Closed svenha closed 6 years ago
I had to decrease num-chunk-per-minibatch 288 to num-chunk-per-minibatch 96 in run-chain.sh (144 was too big), too. With these two changes, run-chain.sh finished after 10 days (tdnn_f alone took 6 of them.)
But it's worth it:
%WER 11.67 [ 20564 / 176256, 3497 ins, 2716 del, 14351 sub] tdnn_sp/decode_test/wer_9_0.5
%WER 13.27 [ 23387 / 176256, 3544 ins, 3313 del, 16530 sub ] tdnn_250/decode_test/wer_8_1.0
%WER 8.60 [ 15166 / 176256, 2617 ins, 2104 del, 10445 sub ] tdnn_f/decode_test/wer_10_1.0
I am using a nvidia GTX 1080 Ti GPU for my model builds:
02:00.0 VGA compatible controller: NVIDIA Corporation GP102 [GeForce GTX 1080 Ti] (rev a1)
I retrained a German model, but it runs out of GPU RAM in:
nnet3-chain-train --use-gpu=wait --apply-deriv-weights=False --l2-regularize=5e-05 --leaky-hmm-coefficient=0.1 --read-cache=exp/nnet3_chain/tdnn_250/cache.1 --write-cache=exp/nnet3_chain/tdnn_250/cache.2 --xent-regularize=0.1 --print-interval=10 --momentum=0.0 --max-param-change=2.0 --backstitch-training-scale=0.0 --backstitch-training-interval=1 --l2-regularize-factor=1.0 --srand=1 "nnet3-am-copy --raw=true --learning-rate=0.000998730064726 --scale=0.980025398705 exp/nnet3_chain/tdnn_250/1.mdl - |" exp/nnet3_chain/tdnn_250/den.fst "ark,bg:nnet3-chain-copy-egs --frame-shift=2 ark:exp/nnet3_chain/tdnn_250/egs/cegs.2.ark ark:- | nnet3-chain-shuffle-egs --buffer-size=5000 --srand=1 ark:- ark:- | nnet3-chain-merge-egs --minibatch-size=512 ark:- ark:- |" exp/nnet3_chain/tdnn_250/2.1.raw
I have 4 GB GPU RAM, which is only used by kaldi in exclusive mode. This was enough back in June. What are your experiences or recommendations?

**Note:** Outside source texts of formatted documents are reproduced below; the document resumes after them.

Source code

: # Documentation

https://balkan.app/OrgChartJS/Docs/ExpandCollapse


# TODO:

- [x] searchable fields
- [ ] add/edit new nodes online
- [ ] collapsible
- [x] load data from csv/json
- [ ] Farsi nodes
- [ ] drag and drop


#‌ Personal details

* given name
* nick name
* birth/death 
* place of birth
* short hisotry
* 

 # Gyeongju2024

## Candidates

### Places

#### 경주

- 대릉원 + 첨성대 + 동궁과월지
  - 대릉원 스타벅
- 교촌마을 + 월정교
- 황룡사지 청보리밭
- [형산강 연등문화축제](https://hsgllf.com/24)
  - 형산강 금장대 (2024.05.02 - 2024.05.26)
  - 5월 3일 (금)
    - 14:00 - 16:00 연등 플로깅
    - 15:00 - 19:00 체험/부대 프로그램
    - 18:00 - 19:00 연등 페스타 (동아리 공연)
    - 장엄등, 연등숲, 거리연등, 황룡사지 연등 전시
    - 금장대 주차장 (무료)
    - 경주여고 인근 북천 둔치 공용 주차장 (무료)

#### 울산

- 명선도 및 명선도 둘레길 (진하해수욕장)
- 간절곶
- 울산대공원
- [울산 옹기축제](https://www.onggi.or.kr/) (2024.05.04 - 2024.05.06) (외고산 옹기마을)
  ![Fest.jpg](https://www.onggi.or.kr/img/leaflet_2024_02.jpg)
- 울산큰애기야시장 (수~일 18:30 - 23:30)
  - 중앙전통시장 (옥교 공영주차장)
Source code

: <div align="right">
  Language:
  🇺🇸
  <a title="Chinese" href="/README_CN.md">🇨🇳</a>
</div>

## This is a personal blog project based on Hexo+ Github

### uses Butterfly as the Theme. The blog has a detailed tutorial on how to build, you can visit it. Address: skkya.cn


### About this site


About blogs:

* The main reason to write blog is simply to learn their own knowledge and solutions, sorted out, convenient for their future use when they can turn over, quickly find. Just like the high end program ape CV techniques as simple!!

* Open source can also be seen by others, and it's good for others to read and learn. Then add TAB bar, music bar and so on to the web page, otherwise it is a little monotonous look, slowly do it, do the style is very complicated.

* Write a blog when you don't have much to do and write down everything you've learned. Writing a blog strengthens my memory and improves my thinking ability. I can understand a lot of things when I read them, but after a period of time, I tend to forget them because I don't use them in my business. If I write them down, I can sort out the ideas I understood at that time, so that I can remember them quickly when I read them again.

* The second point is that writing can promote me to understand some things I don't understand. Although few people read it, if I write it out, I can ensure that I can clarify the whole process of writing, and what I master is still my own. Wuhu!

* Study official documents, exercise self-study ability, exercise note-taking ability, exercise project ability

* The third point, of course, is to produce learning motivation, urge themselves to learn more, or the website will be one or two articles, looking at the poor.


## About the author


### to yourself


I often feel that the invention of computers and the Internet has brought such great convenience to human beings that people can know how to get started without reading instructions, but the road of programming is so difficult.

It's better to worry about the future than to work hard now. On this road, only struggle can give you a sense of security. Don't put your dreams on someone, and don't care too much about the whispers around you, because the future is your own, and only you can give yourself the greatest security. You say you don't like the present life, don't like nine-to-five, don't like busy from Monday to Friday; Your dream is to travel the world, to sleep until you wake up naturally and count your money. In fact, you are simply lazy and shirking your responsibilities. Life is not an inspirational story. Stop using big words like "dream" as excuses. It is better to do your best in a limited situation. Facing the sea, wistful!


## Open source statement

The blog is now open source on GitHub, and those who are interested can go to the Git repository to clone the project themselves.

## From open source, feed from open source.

The error message contains this:
ERROR (nnet3-chain-train[5.5.95~1-4bdb]:AllocateNewRegion():cu-allocator.cc:513) Failed to allocate a memory region of 356515840 bytes. Possibly smaller minibatch size would help. Memory info: free:190M, used:3844M, total:4035M, free/total:0.0473123
So, should I retry with --minibatch-size=384 (instead of 512)? This value makes this step complete, but I probably have to rerun all steps to be sure.